Criminal Law and Precrime
Title | Criminal Law and Precrime PDF eBook |
Author | Richard Jochelson |
Publisher | Taylor & Francis |
Pages | 139 |
Release | 2017-07-06 |
Genre | Law |
ISBN | 1351678647 |
In Minority Report, Precrime imprisons people for crimes they would have committed had they not been prevented. With Philip K. Dick as inspiration, the authors posit that developments in Canadian law indicate a trend toward imposing punishments at earlier stages of the prosecutorial process. As risk management logics shift to precautionary ones, the law has responded by developing criminal regulation techniques in light of the "war on terror": the need to ensure security, the proliferation of digital data, and the design of drones, social networking, and cloud storage to gather data.

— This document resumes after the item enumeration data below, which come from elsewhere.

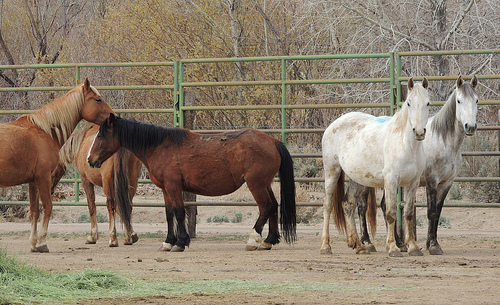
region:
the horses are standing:
[6, 64, 471, 274]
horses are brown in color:
[13, 73, 279, 274]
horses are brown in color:
[337, 95, 497, 200]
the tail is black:
[281, 148, 289, 242]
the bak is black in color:
[117, 113, 184, 148]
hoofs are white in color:
[247, 232, 274, 260]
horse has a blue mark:
[363, 106, 392, 135]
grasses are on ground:
[87, 253, 132, 298]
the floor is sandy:
[445, 256, 497, 293]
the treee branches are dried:
[178, 8, 270, 55]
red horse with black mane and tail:
[86, 116, 299, 252]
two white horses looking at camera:
[319, 73, 477, 252]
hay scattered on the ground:
[5, 261, 345, 301]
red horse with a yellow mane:
[5, 77, 108, 251]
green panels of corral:
[3, 47, 495, 214]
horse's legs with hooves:
[160, 206, 188, 254]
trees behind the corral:
[5, 3, 498, 208]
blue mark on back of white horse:
[368, 114, 391, 126]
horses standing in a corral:
[5, 74, 487, 266]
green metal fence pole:
[183, 54, 280, 63]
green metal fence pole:
[181, 78, 282, 88]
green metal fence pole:
[181, 102, 280, 114]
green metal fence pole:
[285, 50, 387, 60]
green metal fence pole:
[286, 74, 386, 86]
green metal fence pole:
[285, 125, 323, 135]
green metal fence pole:
[296, 199, 324, 209]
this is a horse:
[0, 68, 110, 140]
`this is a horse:
[91, 115, 285, 231]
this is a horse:
[321, 83, 437, 246]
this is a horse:
[422, 90, 487, 264]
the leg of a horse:
[86, 169, 107, 246]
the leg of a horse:
[37, 186, 54, 248]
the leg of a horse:
[29, 191, 43, 250]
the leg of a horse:
[106, 186, 120, 241]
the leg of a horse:
[129, 195, 137, 257]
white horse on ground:
[316, 80, 427, 255]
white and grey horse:
[426, 80, 484, 254]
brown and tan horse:
[1, 79, 113, 253]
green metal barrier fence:
[2, 46, 499, 208]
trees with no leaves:
[1, 1, 496, 154]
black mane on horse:
[113, 116, 185, 151]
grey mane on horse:
[433, 93, 457, 138]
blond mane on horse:
[28, 86, 83, 140]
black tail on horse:
[274, 142, 299, 242]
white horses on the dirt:
[293, 62, 488, 221]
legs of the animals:
[286, 166, 466, 266]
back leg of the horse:
[295, 157, 361, 257]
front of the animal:
[385, 143, 434, 186]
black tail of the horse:
[263, 125, 322, 235]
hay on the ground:
[5, 255, 142, 304]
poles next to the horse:
[186, 40, 343, 119]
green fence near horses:
[200, 18, 358, 133]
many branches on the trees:
[163, 10, 390, 50]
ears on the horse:
[386, 63, 440, 98]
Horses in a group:
[5, 76, 482, 273]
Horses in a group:
[316, 84, 489, 260]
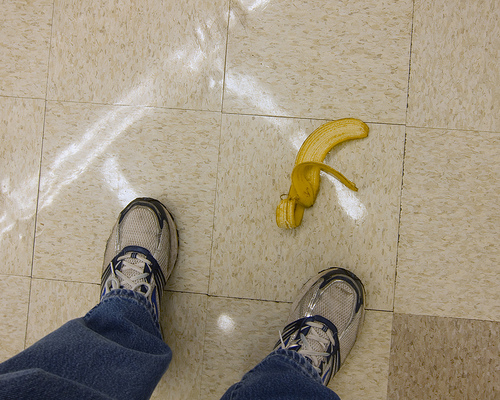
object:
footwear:
[82, 196, 378, 388]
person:
[0, 195, 367, 398]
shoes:
[97, 197, 366, 387]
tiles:
[397, 317, 499, 400]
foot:
[274, 267, 376, 380]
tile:
[383, 312, 498, 392]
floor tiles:
[227, 112, 404, 313]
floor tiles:
[223, 3, 405, 128]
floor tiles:
[405, 124, 498, 311]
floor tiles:
[48, 0, 225, 115]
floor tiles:
[31, 101, 221, 281]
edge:
[395, 115, 402, 320]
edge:
[401, 4, 418, 134]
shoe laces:
[102, 253, 332, 375]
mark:
[304, 186, 311, 206]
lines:
[390, 0, 411, 315]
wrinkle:
[84, 309, 172, 362]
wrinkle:
[0, 367, 117, 398]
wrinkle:
[227, 372, 250, 389]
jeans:
[0, 286, 339, 398]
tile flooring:
[2, 1, 494, 395]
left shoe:
[99, 195, 181, 338]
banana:
[247, 112, 387, 241]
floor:
[0, 3, 494, 400]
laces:
[294, 315, 340, 372]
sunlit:
[27, 33, 287, 188]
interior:
[305, 127, 335, 160]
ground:
[204, 61, 497, 274]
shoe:
[267, 268, 365, 385]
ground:
[25, 38, 495, 313]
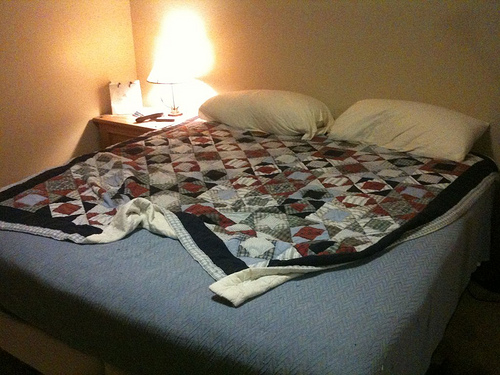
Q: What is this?
A: Bed.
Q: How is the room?
A: Neat.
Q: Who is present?
A: No one.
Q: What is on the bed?
A: Blanket.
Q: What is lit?
A: Lamp.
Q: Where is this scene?
A: In a sparsely decorated bedroom.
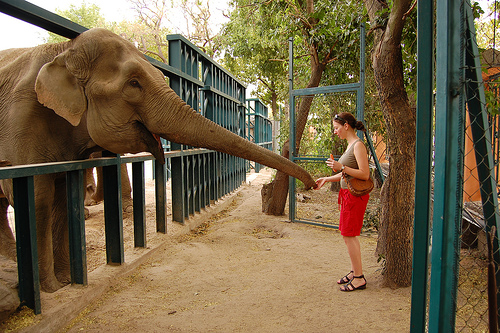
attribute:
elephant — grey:
[15, 37, 321, 288]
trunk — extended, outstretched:
[129, 89, 313, 188]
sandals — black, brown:
[333, 265, 373, 302]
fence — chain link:
[461, 15, 500, 328]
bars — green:
[172, 49, 247, 192]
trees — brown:
[253, 1, 422, 292]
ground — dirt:
[158, 223, 334, 331]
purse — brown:
[347, 146, 368, 203]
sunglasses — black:
[330, 105, 351, 133]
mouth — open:
[124, 122, 207, 165]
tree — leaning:
[268, 22, 330, 208]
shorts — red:
[333, 183, 365, 236]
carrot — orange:
[323, 151, 336, 173]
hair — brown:
[328, 110, 372, 135]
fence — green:
[163, 57, 243, 194]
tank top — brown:
[340, 141, 373, 203]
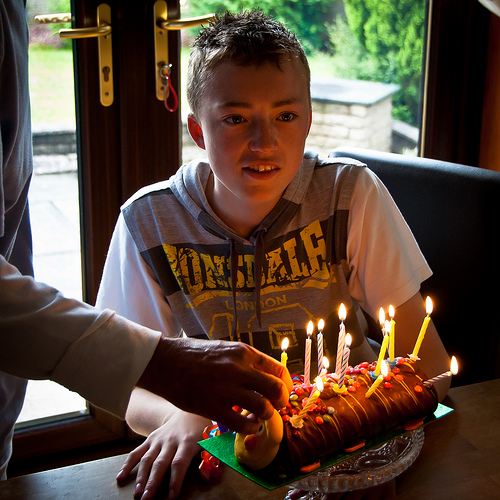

The book is a provocative read for scholars and students in criminal law, policing, and surveillance.
Heenan Blaikie
Title | Heenan Blaikie PDF eBook |
Author | Adam Dodek |
Publisher | UBC Press |
Pages | 394 |
Release | 2024-10-15 |
Genre | Law |
ISBN | 0774870761 |
In 1973, three young lawyers established Heenan Blaikie. It would become one of Canada’s highest-profile law firms, counting former prime ministers, premiers, and Supreme Court justices in its ranks. It was like a family, according to many who worked there. But it was a dysfunctional family. In 2014, the firm’s dramatic collapse became front-page news. Based on extensive interviews with firm lawyers and legal industry insiders, Heenan Blaikie is the story of a respected law firm that ultimately buckled under weak governance and management. Heenan Blaikie seemed to punch above its weight: bilingual, humane, national with international aspirations. But beneath its unique culture as a kinder, gentler law firm lay workplace bullying, challenges for women and visible minority lawyers, and sexual harassment. Adam Dodek, an unbiased outsider, situates the firm’s evolution within the context of a changing legal profession and society, producing an account that is gripping from beginning to end.